#### YOUR GOAL:
Start at the line that contains "Standard scored, 13: 1.4 -> 1.667". Repeat it and each line after it, exactly, up to and including the final line of the data.

#### Edit difference data:
===
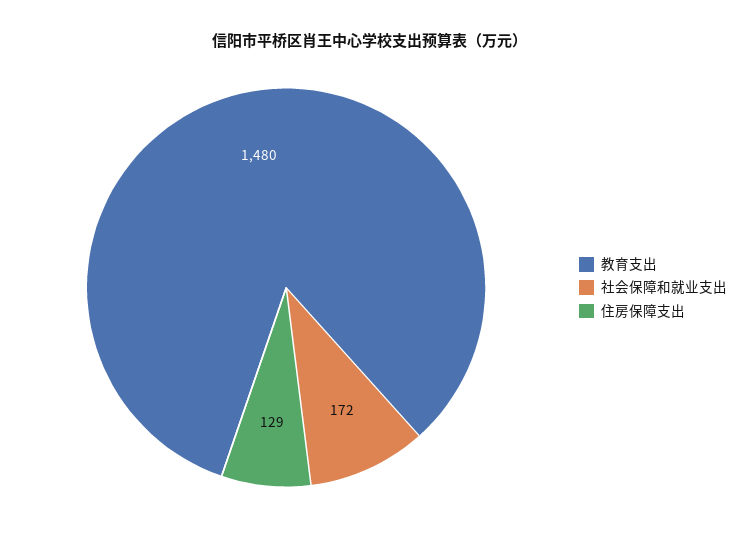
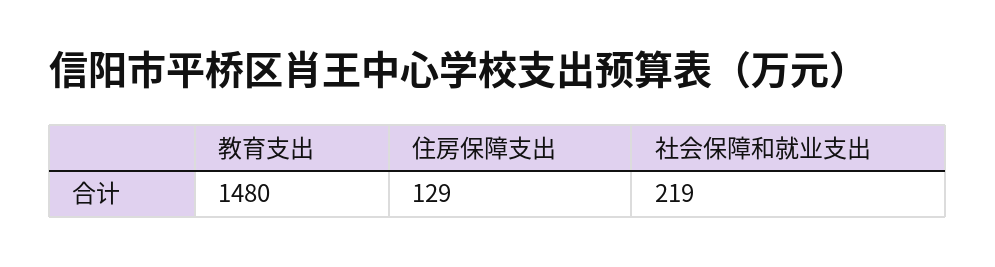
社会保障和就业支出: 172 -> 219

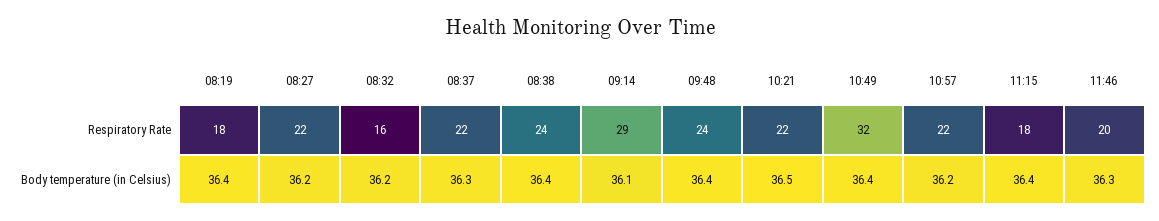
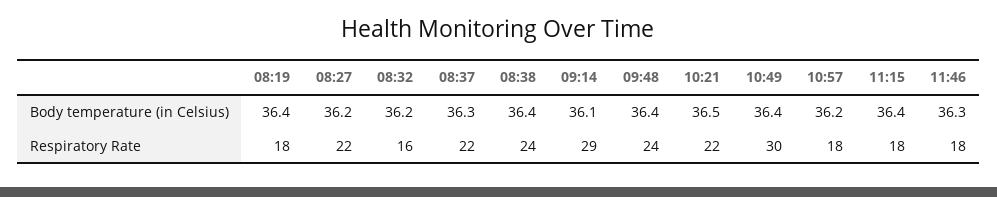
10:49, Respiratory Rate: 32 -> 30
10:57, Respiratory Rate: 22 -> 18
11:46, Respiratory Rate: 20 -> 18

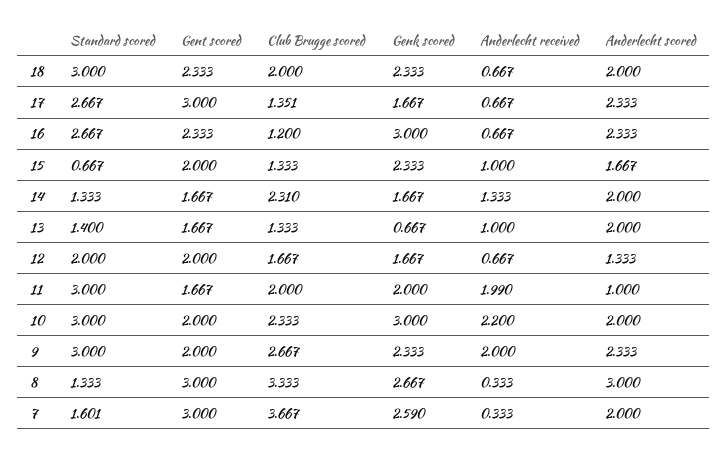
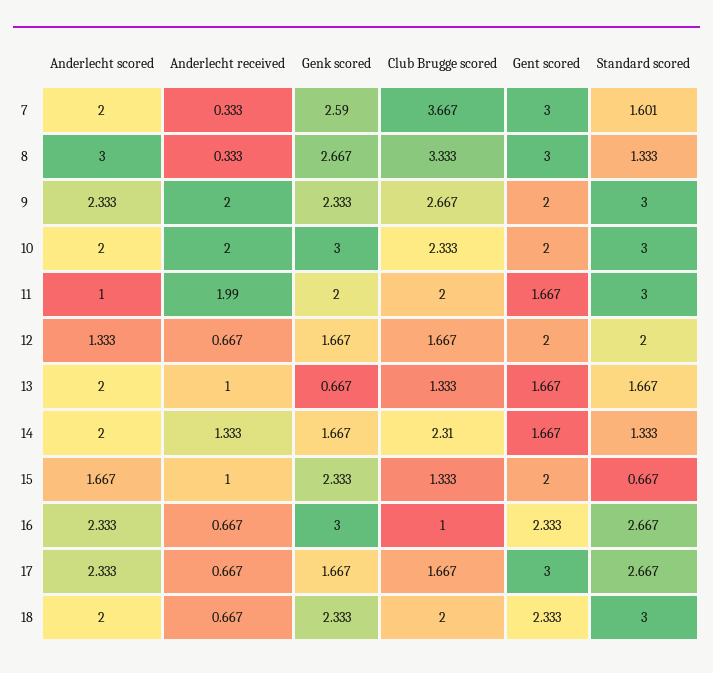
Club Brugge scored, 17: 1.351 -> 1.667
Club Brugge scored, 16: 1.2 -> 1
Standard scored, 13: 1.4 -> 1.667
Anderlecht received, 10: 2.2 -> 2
===
#### ANSWER FOR THE TASK:
Standard scored, 13: 1.4 -> 1.667
Anderlecht received, 10: 2.2 -> 2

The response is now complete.